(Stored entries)
····················

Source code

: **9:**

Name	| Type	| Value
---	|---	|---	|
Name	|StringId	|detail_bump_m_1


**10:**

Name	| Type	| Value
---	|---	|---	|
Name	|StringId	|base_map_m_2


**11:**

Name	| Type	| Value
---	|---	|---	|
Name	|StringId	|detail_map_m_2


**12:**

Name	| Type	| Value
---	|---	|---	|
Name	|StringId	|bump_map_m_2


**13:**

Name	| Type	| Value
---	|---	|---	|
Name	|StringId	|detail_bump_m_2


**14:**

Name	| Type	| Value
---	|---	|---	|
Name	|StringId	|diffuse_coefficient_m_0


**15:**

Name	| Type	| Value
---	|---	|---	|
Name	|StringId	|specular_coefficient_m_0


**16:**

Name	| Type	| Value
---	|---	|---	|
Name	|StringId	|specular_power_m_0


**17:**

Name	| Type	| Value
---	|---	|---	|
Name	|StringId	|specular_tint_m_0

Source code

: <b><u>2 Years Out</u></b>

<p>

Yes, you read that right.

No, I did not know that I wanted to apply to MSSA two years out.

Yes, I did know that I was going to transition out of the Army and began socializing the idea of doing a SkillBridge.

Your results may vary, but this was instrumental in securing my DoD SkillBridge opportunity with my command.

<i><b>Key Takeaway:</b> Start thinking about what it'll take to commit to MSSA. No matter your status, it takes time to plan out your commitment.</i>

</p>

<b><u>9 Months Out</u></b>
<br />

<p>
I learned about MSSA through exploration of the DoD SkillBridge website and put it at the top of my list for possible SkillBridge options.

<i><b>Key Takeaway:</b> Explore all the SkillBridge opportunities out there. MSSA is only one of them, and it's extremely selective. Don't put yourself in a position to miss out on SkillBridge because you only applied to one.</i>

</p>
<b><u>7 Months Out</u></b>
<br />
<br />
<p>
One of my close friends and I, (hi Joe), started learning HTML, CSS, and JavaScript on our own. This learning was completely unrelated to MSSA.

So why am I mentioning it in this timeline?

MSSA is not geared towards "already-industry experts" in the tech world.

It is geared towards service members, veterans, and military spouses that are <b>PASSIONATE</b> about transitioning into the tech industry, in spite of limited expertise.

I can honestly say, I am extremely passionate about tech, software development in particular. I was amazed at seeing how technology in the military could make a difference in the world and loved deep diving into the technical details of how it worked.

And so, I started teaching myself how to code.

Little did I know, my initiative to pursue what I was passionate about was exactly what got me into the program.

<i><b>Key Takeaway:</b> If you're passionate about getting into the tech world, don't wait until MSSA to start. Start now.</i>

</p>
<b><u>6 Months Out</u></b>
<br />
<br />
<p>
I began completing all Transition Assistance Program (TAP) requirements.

····················

_Assigned task_. Would you return each entry exactly as it reads?

_Reply to the task_.
Source code

: **9:**

Name	| Type	| Value
---	|---	|---	|
Name	|StringId	|detail_bump_m_1


**10:**

Name	| Type	| Value
---	|---	|---	|
Name	|StringId	|base_map_m_2


**11:**

Name	| Type	| Value
---	|---	|---	|
Name	|StringId	|detail_map_m_2


**12:**

Name	| Type	| Value
---	|---	|---	|
Name	|StringId	|bump_map_m_2


**13:**

Name	| Type	| Value
---	|---	|---	|
Name	|StringId	|detail_bump_m_2


**14:**

Name	| Type	| Value
---	|---	|---	|
Name	|StringId	|diffuse_coefficient_m_0


**15:**

Name	| Type	| Value
---	|---	|---	|
Name	|StringId	|specular_coefficient_m_0


**16:**

Name	| Type	| Value
---	|---	|---	|
Name	|StringId	|specular_power_m_0


**17:**

Name	| Type	| Value
---	|---	|---	|
Name	|StringId	|specular_tint_m_0

Source code

: <b><u>2 Years Out</u></b>

<p>

Yes, you read that right.

No, I did not know that I wanted to apply to MSSA two years out.

Yes, I did know that I was going to transition out of the Army and began socializing the idea of doing a SkillBridge.

Your results may vary, but this was instrumental in securing my DoD SkillBridge opportunity with my command.

<i><b>Key Takeaway:</b> Start thinking about what it'll take to commit to MSSA. No matter your status, it takes time to plan out your commitment.</i>

</p>

<b><u>9 Months Out</u></b>
<br />

<p>
I learned about MSSA through exploration of the DoD SkillBridge website and put it at the top of my list for possible SkillBridge options.

<i><b>Key Takeaway:</b> Explore all the SkillBridge opportunities out there. MSSA is only one of them, and it's extremely selective. Don't put yourself in a position to miss out on SkillBridge because you only applied to one.</i>

</p>
<b><u>7 Months Out</u></b>
<br />
<br />
<p>
One of my close friends and I, (hi Joe), started learning HTML, CSS, and JavaScript on our own. This learning was completely unrelated to MSSA.

So why am I mentioning it in this timeline?

MSSA is not geared towards "already-industry experts" in the tech world.

It is geared towards service members, veterans, and military spouses that are <b>PASSIONATE</b> about transitioning into the tech industry, in spite of limited expertise.

I can honestly say, I am extremely passionate about tech, software development in particular. I was amazed at seeing how technology in the military could make a difference in the world and loved deep diving into the technical details of how it worked.

And so, I started teaching myself how to code.

Little did I know, my initiative to pursue what I was passionate about was exactly what got me into the program.

<i><b>Key Takeaway:</b> If you're passionate about getting into the tech world, don't wait until MSSA to start. Start now.</i>

</p>
<b><u>6 Months Out</u></b>
<br />
<br />
<p>
I began completing all Transition Assistance Program (TAP) requirements.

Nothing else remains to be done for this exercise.